◆ **What the task requires**
Reproduced exactly, the lines from the start of the material through the line containing "la solar o la" should be the whole answer, with pictures excluded.
++++ Supplied information ++++
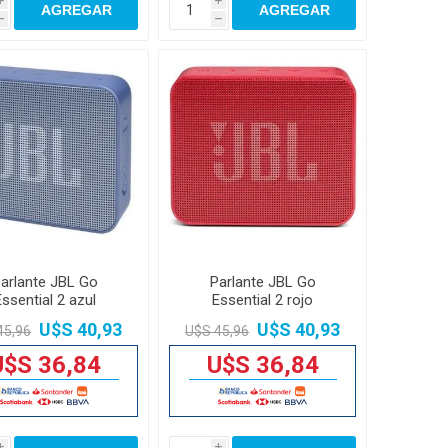
i
i
AGREGAR
AGREGAR
h
h
arlante JBL Go
Parlante JBL Go
Essential 2 azul
Essential 2 rojo
U$S 40,93
U$S 40,93
45,96
U$S 45,96
U$S 36,84
U$S 36,84
i
i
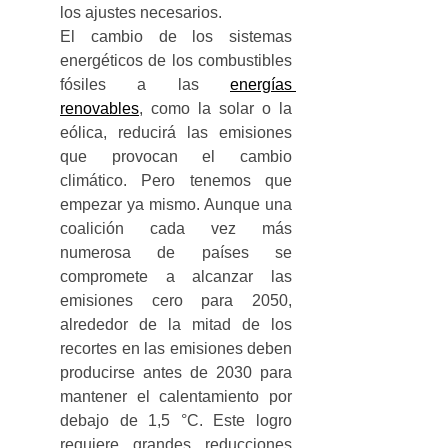
los ajustes necesarios. 
El cambio de los sistemas 
energéticos de los combustibles 
fósiles a las 
energías 
renovables
, como la solar o la 
eólica, reducirá las emisiones 
que provocan el cambio 
climático. Pero tenemos que 
empezar ya mismo. Aunque una 
coalición cada vez más 
numerosa de países se 
compromete a alcanzar las 
emisiones cero para 2050, 
alrededor de la mitad de los 
recortes en las emisiones deben 
producirse antes de 2030 para 
mantener el calentamiento por 
debajo de 1,5 °C. Este logro 
requiere grandes reducciones 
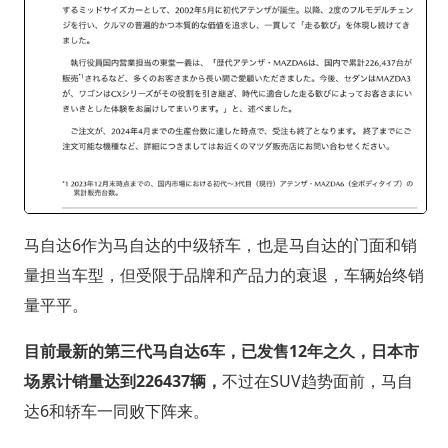
马自达6作为马自达的中级轿车，也是马自达的门面和销
量担当车型，但受限于品牌和产品力的衰退，车辆始终销
量平平。
目前最新的第三代马自达6车，已发售12年之久，日本市
场累计销量达到226437辆，
不过在SUV趋势面前，马自
达6和轿车一同败下阵来。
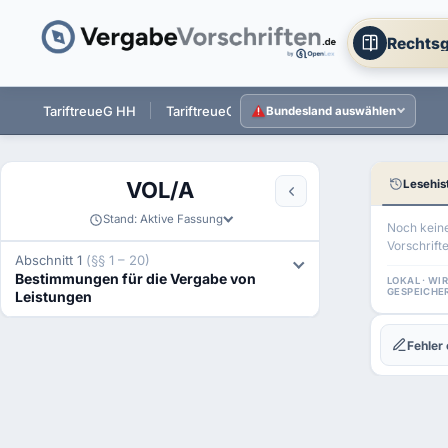
Rechtsg
 ST
TariftreueG HH
TariftreueG NI
TariftreueG HE
Tarift
Bundesland auswählen
Lesehis
VOL/A
RECHTSNO
Stand: Aktive Fassung
Merken
·
Noch kein
BUND
Vorschrift
(DEUTSCHL
Abschnitt 1
(§§ 1 – 20)
Verga
Bestimmungen für die Vergabe von
LOKAL · WI
GESPEICHE
Leistungen
und
Vertr
Fehler
für
Leist
V
–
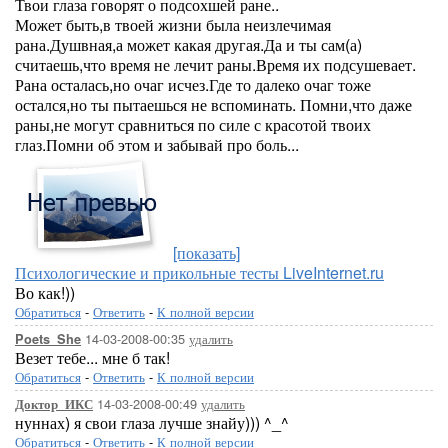
Твои глаза говорят о подсохшей ране..
Может быть,в твоей жизни была неизлечимая
рана.Душвная,а может какая другая.Да и ты сам(а)
считаешь,что время не лечит раны.Время их подсушевает.
Рана осталась,но очаг исчез.Где то далеко очаг тоже
остался,но ты пытаешься не вспоминать. Помни,что даже
раны,не могут сравниться по силе с красотой твоих
глаз.Помни об этом и забывай про боль...
[показать]
Психологические и прикольные тесты LiveInternet.ru
Во как!))
Обратиться
-
Ответить
-
К полной версии
14-03-2008-00:35
удалить
Poets_She
Везет тебе... мне б так!
Обратиться
-
Ответить
-
К полной версии
14-03-2008-00:49
удалить
Доктор_ИКС
нуннах) я свои глаза лучше знайу))) ^_^
Обратиться
-
Ответить
-
К полной версии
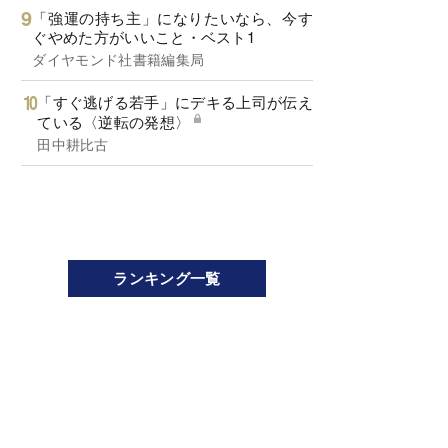
「強運の持ち主」になりたいなら、今す
ぐやめた方がいいこと・ベスト1
ダイヤモンド社書籍編集局
「すぐ逃げる若手」にデキる上司が伝え
ている〈逆転の発想〉
田中耕比古
ランキング一覧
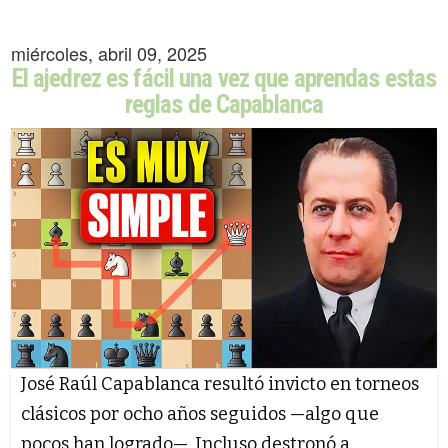
miércoles, abril 09, 2025
El ajedrez es fácil una vez que aprendas estas
reglas de Capablanca
José Raúl Capablanca resultó invicto en torneos
clásicos por ocho años seguidos —algo que
pocos han logrado—. Incluso destronó a …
++++
◆ **Exercise answer**
i
i
AGREGAR
AGREGAR
h
h
arlante JBL Go
Parlante JBL Go
Essential 2 azul
Essential 2 rojo
U$S 40,93
U$S 40,93
45,96
U$S 45,96
U$S 36,84
U$S 36,84
i
i
los ajustes necesarios. 
El cambio de los sistemas 
energéticos de los combustibles 
fósiles a las 
energías 
renovables
, como la solar o la 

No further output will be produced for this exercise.